Setiap simbol mewakili elemen yang esensial, dan keberadaan mereka di altar ini menunjukkan pentingnya menjaga keseimbangan dan harmoni dalam segala aspek kehidupan. Melihat simbol-simbol ini, Tacha merasakan kehadiran kekuatan kuno yang masih bergetar di setiap ukiran, menghubungkannya dengan energi yang telah lama ada.

"Ya, saya dulu sangat tertarik mencari tahu tentang kisah itu, Tuan Loyi," jawab Tacha dengan senyum, matanya berbinar saat mengingat bagaimana simbol-simbol di altar itu selalu membuatnya penasaran sejak kecil.

Loyi mengangkat sebelah alis, wajahnya sedikit heran dengan sikap Tacha yang tampak santai. "Dan kamu percaya bahwa mereka benar-benar ada?" tanyanya, mencoba untuk tetap serius meski ada sedikit senyum di sudut bibirnya.
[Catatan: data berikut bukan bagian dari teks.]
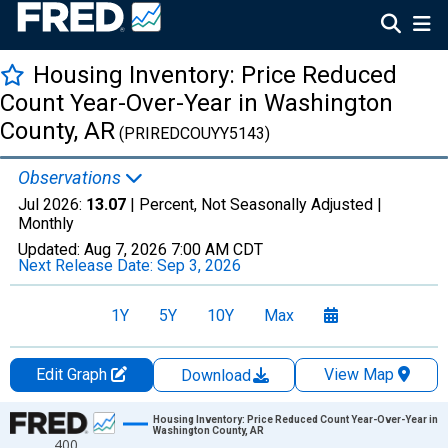
Housing Inventory: Price Reduced
Count Year-Over-Year in Washington
County, AR
(PRIREDCOUYY5143)
Observations
Jul 2026:
13.07
| Percent, Not Seasonally Adjusted |
Monthly
Updated:
Aug 7, 2026
7:00 AM CDT
Next Release Date:
Sep 3, 2026
1Y
5Y
10Y
Max
Edit Graph
View Map
Download
Chart
Housing Inventory: Price Reduced Count Year-Over-Year in
Washington County, AR
400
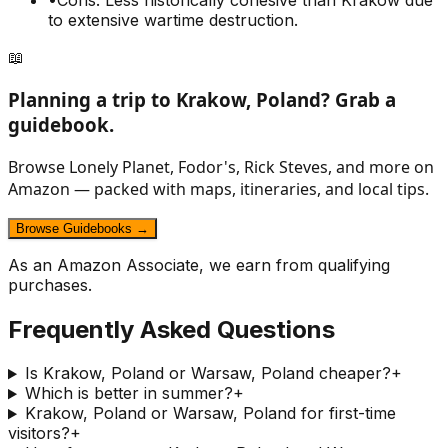
•
Cons: Less historically cohesive than Krakow due
to extensive wartime destruction.
📖
Planning a trip to
Krakow, Poland
? Grab a
guidebook.
Browse Lonely Planet, Fodor's, Rick Steves, and more on
Amazon — packed with maps, itineraries, and local tips.
Browse Guidebooks →
As an Amazon Associate, we earn from qualifying
purchases.
Frequently Asked Questions
Is Krakow, Poland or Warsaw, Poland cheaper?
+
Which is better in summer?
+
Krakow, Poland or Warsaw, Poland for first-time
visitors?
+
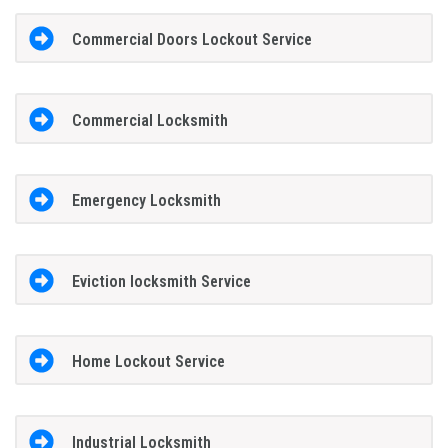
Commercial Doors Lockout Service
Commercial Locksmith
Emergency Locksmith
Eviction locksmith Service
Home Lockout Service
Industrial Locksmith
"Mungkin." Jawab tacha sembari memiringkan kepalanya "Lalu apa hubungan simbol-simbol di altar ini dengan diriku?"" sambungnya

"Altar ini dulunya digunakan oleh para Penjaga Langit dalam ritual kuno untuk berkomunikasi dengan dewa-dewa dan menjaga keseimbangan Phanxian," kata Loyi, suaranya lembut namun penuh arti. "Ribuan tahun lalu, setelah melawan iblis, para Penjaga menghilang, tetapi mereka meninggalkan sebagian jiwa mereka yang terpecah menjadi fragmen. Dari penglihatanku, saat bulan berada tepat di atas kita, nona harus berdiri di tengah altar ini. Ketika itu terjadi, nona akan berada pada masa di mana keempat Penguasa Phanxian masih hidup. Nona harus mengubah nasib mereka, sehingga masa depan yang kita hadapi sekarang, dimensi ini tidak pernah ada, dan Phanxian tetap utuh."

Tacha menatap Loyi dengan ekspresi skeptis, tapi ada keinginan untuk mempercayai kata-katanya. "Dan kau yakin ini akan berhasil? Bahwa aku bisa mengubah masa lalu?"

"Mungkin," jawab Loyi sambil menyeringai lagi. "Tapi aku punya firasat bagus. Lagipula, aku tidak akan berada di sini kalau langit tidak menunjukkan jalan padaku."

Tacha mengangkat bahu, tersenyum kecil. "Baiklah, kalau begitu, semoga langit tidak salah, ya?"

Mereka berdua tertawa, tetapi suasana segera berubah ketika cahaya bulan mulai menyinari altar dengan intensitas yang tidak biasa. Simbol-simbol di altar mulai bersinar, perlahan-lahan semakin terang. "Waktunya sudah tiba," ucap Loyi dengan nada lebih serius. "Bulan akan segera berada tepat di atas kita. Kamu harus berdiri di tengah altar, nona."

Dengan langkah ragu namun tegas, Tacha melangkah ke tengah altar. Begitu ia berdiri di sana, simbol-simbol di sekelilingnya mulai bersinar lebih terang, seakan merespon kehadirannya. Udara di sekitar mereka berputar pelan, dan getaran energi kuno mulai terasa semakin nyata.

"Siap untuk perjalanan waktu?" tanya Loyi dengan nada setengah bercanda, meski matanya menunjukkan keseriusan yang dalam.

Tacha menghela napas, mencoba menenangkan diri. "Siap, atau tidak siap, aku rasa aku tidak punya pilihan lain. Semoga aku tidak tersesat di masa lalu."

"Jangan khawatir, masa lalu sudah menantimu," jawab Loyi dengan nada penuh arti.

Dalam sekejap, simbol-simbol itu bersinar sangat terang hingga menyilaukan. Tacha merasakan tubuhnya ditarik oleh kekuatan yang tidak terlihat, seolah-olah seluruh dunia di sekitarnya mulai larut. 

Sebelum semuanya menghilang, ia sempat mendengar suara Loyi bergema di kepalanya, "Ingat, Tacha, hanya kau yang bisa mengubah takdir ini." Dan tiba-tiba, semuanya lenyap.